We broke down some common misconceptions about open-source models for utilities.
With an uptick in literacy in Python and R, utilities are hearing the term “open source” more often. But, open source has already become ubiquitous in many industries. The 2019 Open Source Security and Risk Analysis Report found that 100% of the software operating at in the energy and cleantech has open-source code[1]. It stands to reason, then, that the UAI Analytics Architecture and Technology Community has open-source on its list of topics to explore. Specifically, when and how to leverage open source for utility-specific analytics and data science.
With “open-source” being used to describe developer tools, data, models, standards, frameworks, and platforms, it is important to define terms. The Miriam Webster definition of open source is software that has “source code freely available for possible modification and redistribution.” Freely accessible does not mean free of restrictions. For those who want to be “in the know”, Open Source Initiative has the most widely-accepted definition with ten different criteria for distribution, including accessibility and legal usability.

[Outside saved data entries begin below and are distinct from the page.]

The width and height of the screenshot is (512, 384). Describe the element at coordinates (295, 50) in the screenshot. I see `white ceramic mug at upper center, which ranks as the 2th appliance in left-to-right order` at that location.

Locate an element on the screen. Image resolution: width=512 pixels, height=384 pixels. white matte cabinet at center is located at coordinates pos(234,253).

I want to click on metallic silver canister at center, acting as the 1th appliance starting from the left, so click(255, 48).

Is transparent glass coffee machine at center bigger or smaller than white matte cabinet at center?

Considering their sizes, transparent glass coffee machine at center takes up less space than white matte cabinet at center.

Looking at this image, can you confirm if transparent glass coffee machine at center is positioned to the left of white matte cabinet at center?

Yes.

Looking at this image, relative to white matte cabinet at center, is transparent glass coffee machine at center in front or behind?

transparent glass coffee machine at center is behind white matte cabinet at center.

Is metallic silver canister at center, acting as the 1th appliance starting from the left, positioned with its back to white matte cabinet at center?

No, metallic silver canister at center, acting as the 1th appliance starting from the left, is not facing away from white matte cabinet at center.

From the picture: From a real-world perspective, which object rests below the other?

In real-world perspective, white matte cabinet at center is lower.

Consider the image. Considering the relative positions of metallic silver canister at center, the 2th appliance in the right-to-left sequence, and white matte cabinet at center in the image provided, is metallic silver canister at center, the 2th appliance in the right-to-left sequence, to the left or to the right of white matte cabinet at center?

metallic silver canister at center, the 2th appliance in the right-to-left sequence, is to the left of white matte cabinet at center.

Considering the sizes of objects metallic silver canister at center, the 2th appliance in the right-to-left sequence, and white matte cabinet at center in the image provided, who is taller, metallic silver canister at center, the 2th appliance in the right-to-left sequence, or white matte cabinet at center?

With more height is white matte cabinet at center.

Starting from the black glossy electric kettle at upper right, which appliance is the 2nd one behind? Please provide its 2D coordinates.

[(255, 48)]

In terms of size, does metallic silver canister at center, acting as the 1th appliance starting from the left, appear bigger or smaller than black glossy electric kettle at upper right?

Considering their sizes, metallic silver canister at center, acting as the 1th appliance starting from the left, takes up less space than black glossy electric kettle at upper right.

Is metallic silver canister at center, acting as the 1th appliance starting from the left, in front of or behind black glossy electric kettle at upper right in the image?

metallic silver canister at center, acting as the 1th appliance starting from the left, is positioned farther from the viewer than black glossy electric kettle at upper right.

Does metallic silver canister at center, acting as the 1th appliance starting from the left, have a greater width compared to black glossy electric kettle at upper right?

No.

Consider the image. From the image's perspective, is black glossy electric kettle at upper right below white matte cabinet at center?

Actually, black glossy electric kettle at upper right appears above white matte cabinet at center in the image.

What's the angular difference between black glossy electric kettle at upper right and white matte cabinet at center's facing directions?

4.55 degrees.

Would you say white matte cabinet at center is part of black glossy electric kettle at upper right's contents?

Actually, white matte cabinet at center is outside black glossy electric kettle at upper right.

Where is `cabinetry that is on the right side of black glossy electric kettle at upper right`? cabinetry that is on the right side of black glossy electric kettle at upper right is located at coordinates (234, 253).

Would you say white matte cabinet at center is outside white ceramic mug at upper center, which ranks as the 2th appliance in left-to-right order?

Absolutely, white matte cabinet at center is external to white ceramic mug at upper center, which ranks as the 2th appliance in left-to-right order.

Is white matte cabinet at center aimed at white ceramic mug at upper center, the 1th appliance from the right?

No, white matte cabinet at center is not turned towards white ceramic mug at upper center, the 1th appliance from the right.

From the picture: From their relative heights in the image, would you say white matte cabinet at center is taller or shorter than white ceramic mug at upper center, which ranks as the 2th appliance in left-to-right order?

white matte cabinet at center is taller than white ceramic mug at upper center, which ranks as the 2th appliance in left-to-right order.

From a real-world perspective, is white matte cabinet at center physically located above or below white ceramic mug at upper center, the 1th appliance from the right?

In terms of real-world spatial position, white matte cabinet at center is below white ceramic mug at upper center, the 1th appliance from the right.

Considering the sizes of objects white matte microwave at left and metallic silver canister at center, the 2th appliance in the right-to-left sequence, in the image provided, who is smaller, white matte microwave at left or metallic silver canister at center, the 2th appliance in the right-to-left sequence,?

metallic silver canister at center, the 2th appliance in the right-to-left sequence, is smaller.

Like anything else, open source has its benefits and challenges. Here are two perspectives:
- “The combination of a transparent development community and access to public source code enables organizations to think differently about how they procure, implement, test, deploy, and maintain software. This has the potential to offer benefits, including reduced development costs, faster product development, higher code quality standards, and more.” European transmission system operator.
- “Open source technologies are dispersed, need customized support and often aren’t integrated. This lack of control over data and analytics heightens risks associated with maintenance, hidden costs, governance, and compliance.” Analytics vendor.
Open source in the utility context
An excellent resource for understanding “open” is “Opening the black box of Energy modeling”[2], with examples of energy planning used by researchers and electric power system models used operationally by utilities. The article makes a distinction between open data (think DOE’s Open Energy Data Initiative) and open source (think two models for power simulation and analytics – pandapower for distribution systems and PowSybl[3] for regional transmission planning). See Figure 1.
The paper also outlines what questions to think about when thinking about going “open”:
- Who owns the intellectual property?
- What/how much should be published?
- Which license to choose? [Note: A myriad of open source licenses set boundaries on re-use; expertise in this area is a must.]
- Which modeling tools or language to choose?
- How to distribute code and data?
- How to provide support and build a community? [Note: Without governance and community committed to code development, the benefits of open source won’t be realized.]
The transparent nature of open source makes it easier to get to veracity; that question did not make the list above. Of course, how to provide security is an important question, along with the design of the architecture for necessary data ingestion, analysis, presentation and workflow that makes results usable in the organization (e.g., quickly providing control room operators with actions to take based on thousands of grid simulations).
In the next blog, we’ll look at open-source models and frameworks applicable to utility analytics.
[1]OSSRA, Synopsis Cybersecurity Research Center, based on an audit conducted by Blue It’s fair to assume that nascent industries like Cleantech use a lot of open-source. Note the many irradiance and wind prediction models on the software development platform Github.
[2] S. Pfenninger et al. / Energy Strategy Reviews 19 (2018) 63e71, 2018.
[3] OEDI and PowSyBl are both projects of LF Energy, an open-source umbrella organization within the Linux Foundation designed to establish open, interoperable frameworks for energy.